Several health systems have faced lawsuits regarding data breach incidents.
Here are four lawsuits involving five health systems as reported by Becker's since August.
- Salinas (Calif.) Valley Memorial Healthcare System agreed to pay $340,000 as part of a class-action settlement over claims its security system did not protect patients from a data breach. Salinas Valley Memorial did not admit to wrongdoing in the lawsuit.

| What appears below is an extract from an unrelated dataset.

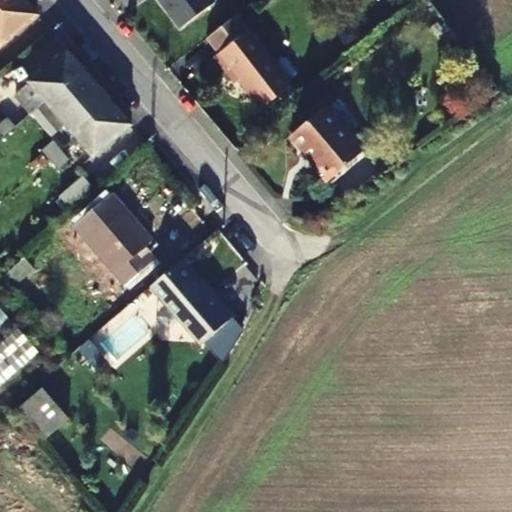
[(0,46),(38,16),(24,0),(17,0),(0,14),(0,46)]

- University of California San Francisco Medical Center and San Francisco-based Dignity Health, along with Facebook parent company Meta Platforms, were named in a lawsuit filed July 25 in the U.S. District Court for the Northern District of California. The plaintiff alleged that Meta Pixel, which harvests data for use in targeted advertisements, collected her sensitive medical information without her consent while she was in the patient portals of UCSF Medical Center and Dignity Health.
- Chicago-based Northwestern Memorial Hospital, Meta, Facebook and Instagram were named in a lawsuit filed Aug. 10 alleging that the health system allowed Facebook's tracking tool to unlawfully collect private medical information from the hospital's patient portal to use for its own profit.
- Patients are suing Morristown, Vt.-based Lamoille Health Partners over a June ransomware attack that affected almost 60,000 patients. The lawsuit alleges that the health center was negligent in protecting patients' health information stored on its systems, in violation of the HIPAA Security Rule. The lawsuit also alleges that Lamoille Health Partners failed to notify patients about the hack and what kind of information was breached.